Most of us prefer worship in the genres and liturgies we know. We critique and are annoyed when something or someone unfamiliar is unexpectedly introduced. Today, I was distracted by the dissonance and was eager for the end of the service to come.
The Presbyterian Hymnal in Arabic |
I found this curious. I fondly remember worshipping under similar circumstances when I lived in Palestine on sabbatical years ago. I also remember tears streaming down my face when I worshipped with an Arab Christian congregation in Nazareth a year ago. Perhaps the demands and busyness of past few weeks have numbed my soul to the Spirit’s disruptive work.

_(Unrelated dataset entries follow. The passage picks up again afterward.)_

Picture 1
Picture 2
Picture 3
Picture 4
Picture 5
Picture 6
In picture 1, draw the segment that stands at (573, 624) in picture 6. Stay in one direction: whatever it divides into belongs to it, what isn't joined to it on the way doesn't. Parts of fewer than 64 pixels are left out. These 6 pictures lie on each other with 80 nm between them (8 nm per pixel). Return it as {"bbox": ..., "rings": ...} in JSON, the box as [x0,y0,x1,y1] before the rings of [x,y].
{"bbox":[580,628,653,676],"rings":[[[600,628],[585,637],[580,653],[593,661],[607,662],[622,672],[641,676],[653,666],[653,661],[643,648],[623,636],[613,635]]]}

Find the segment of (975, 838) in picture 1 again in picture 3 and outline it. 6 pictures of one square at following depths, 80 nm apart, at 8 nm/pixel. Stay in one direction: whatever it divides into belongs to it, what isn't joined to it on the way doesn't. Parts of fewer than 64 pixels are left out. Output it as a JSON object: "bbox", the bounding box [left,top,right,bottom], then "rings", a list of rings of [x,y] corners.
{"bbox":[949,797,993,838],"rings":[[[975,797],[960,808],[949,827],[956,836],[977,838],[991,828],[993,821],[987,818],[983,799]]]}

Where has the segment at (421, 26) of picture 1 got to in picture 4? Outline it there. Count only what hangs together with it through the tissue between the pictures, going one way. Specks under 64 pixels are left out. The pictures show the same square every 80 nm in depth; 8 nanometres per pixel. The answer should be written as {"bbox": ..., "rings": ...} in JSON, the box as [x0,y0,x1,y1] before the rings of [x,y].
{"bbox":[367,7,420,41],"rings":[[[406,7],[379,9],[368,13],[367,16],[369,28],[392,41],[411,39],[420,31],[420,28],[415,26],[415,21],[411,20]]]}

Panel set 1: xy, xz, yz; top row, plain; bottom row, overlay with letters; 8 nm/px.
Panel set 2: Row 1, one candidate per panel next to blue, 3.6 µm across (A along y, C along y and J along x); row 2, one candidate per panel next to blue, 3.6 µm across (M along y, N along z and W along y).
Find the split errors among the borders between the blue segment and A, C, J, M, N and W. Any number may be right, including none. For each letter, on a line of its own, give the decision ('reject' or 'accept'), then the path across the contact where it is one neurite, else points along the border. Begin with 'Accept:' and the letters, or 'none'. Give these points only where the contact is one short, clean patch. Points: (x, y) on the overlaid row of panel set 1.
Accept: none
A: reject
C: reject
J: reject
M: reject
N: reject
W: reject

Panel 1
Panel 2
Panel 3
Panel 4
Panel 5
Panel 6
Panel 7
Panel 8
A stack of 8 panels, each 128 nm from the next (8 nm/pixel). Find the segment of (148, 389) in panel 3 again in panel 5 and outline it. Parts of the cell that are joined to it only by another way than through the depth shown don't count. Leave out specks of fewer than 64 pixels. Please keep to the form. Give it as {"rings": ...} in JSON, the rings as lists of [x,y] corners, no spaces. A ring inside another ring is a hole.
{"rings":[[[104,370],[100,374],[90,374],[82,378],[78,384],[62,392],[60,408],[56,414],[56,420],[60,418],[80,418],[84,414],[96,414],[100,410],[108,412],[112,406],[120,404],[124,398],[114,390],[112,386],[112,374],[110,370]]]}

Even though I wished for an end to the service, I was also aware of a longing to return. I will have one more Sunday in Lebanon, and two more in Palestine. I expect these other services will serve as further invitations to embrace and enter into the worship at a deeper, non-verbal level.
Psalm 95 prompted me to consider the warning . . .
O that today you would listen to his voice! Do not harden your hearts, as at Meribah, as on the day at Massah in the wilderness. vs 7-8while the beginning of the Psalm spoke the invitation I need to head . . .
O come, let us sing to the Lord; let us make a joyful noise to the rock of our salvation! Let us come into his presence with thanksgiving; let us make a joyful noise to him with songs of praise! vs 1-2The true reversal in worship is the one that is needed in me.